Paragraphs are our friend ar1836!
You want details on the paperwork and discipline that Hendren and I are talking about? OK. For example to suspend a "Special Ed" student for more than 10 days during a school year for disrupting the classroom at will was impossible. The administration just has to keep having meetings and filling out documents until the kid changes his mind!Can you imagine, six highly educated adults had to keep having meetings to discuss with one out of control 14 year old ways to change their behavior! And if they didn't, we could always have another meeting. It was a joke. IT would not cost us any money to relax that rule, it would save money- and time.The same thing occurred with grades. A "resource room" student could look a regular classroom teacher in the eye and tell them straight out that they were not going to turn a hand. You litterally could not flunk them. The district's plan in such a case was to keep having meetings until the teacher got tired of them and passed the kid. I am not exaggerating. My supervisor bluntly told me that there was no end point at which the teacher was allowed to say, "enough meetings, this child has an "F".

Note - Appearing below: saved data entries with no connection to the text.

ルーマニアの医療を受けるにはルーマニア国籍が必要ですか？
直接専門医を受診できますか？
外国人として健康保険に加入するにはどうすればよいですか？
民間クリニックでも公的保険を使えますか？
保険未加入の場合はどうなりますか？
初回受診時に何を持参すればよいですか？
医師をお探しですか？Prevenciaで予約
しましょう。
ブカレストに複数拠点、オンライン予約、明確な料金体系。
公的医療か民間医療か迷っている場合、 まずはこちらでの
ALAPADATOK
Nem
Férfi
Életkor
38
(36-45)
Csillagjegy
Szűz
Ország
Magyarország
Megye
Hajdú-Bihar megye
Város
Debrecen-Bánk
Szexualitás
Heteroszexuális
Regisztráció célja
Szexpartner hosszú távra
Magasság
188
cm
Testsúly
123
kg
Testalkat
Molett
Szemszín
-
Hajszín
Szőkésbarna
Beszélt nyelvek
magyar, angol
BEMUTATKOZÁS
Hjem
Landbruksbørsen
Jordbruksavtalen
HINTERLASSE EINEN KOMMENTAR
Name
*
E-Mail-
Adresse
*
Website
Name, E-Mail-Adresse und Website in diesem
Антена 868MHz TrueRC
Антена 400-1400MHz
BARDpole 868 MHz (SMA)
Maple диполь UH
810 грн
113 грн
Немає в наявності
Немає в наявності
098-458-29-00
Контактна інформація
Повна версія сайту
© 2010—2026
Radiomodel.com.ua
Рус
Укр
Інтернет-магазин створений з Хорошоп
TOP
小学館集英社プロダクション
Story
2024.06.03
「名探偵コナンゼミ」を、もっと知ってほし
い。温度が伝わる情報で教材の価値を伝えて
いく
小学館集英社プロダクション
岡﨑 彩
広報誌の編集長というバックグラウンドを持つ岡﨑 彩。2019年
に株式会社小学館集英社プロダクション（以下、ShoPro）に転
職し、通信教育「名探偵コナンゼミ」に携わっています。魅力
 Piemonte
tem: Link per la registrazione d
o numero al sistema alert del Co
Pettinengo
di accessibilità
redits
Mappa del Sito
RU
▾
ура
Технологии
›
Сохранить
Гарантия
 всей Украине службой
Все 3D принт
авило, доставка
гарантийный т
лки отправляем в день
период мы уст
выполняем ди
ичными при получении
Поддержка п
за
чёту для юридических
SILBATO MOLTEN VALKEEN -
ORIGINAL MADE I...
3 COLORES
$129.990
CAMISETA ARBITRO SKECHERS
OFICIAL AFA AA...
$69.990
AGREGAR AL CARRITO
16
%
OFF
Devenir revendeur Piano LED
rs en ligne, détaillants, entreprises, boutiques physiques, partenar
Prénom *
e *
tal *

...and by "flunking" I don't mean retention in the same grade. I am only talking about an "F" on a report card which meant nothing because the child was moved through the system anyway.
What districts? When I was in the grades, I remember several "special ed" students(yes, there was a classroom they attended in addition to mainstreamed classes) a number of those students were sent to alternative school as regularly as non-special ed students and alternative schools are better described as 'in-school' suspension. If you are discussing sent-home suspension, maybe you have a point; if discussing 'in-school' suspension, I remember a number of folks sent there for 20 days or more, particularly if a student is 2-3 years and poses an ominous physical threat to other students. I must write in paragraphs because I'm no good at sound bytes. Besides, I despise the requisite lack of attention span it causes. A principal acquaintance of mine has had a number of students fail grades in his school. I have to agree with a need for accountability by districts, but merely attacking spending on the schools without a true study of problems is no solution.
I taught for 12 years. I know the problems.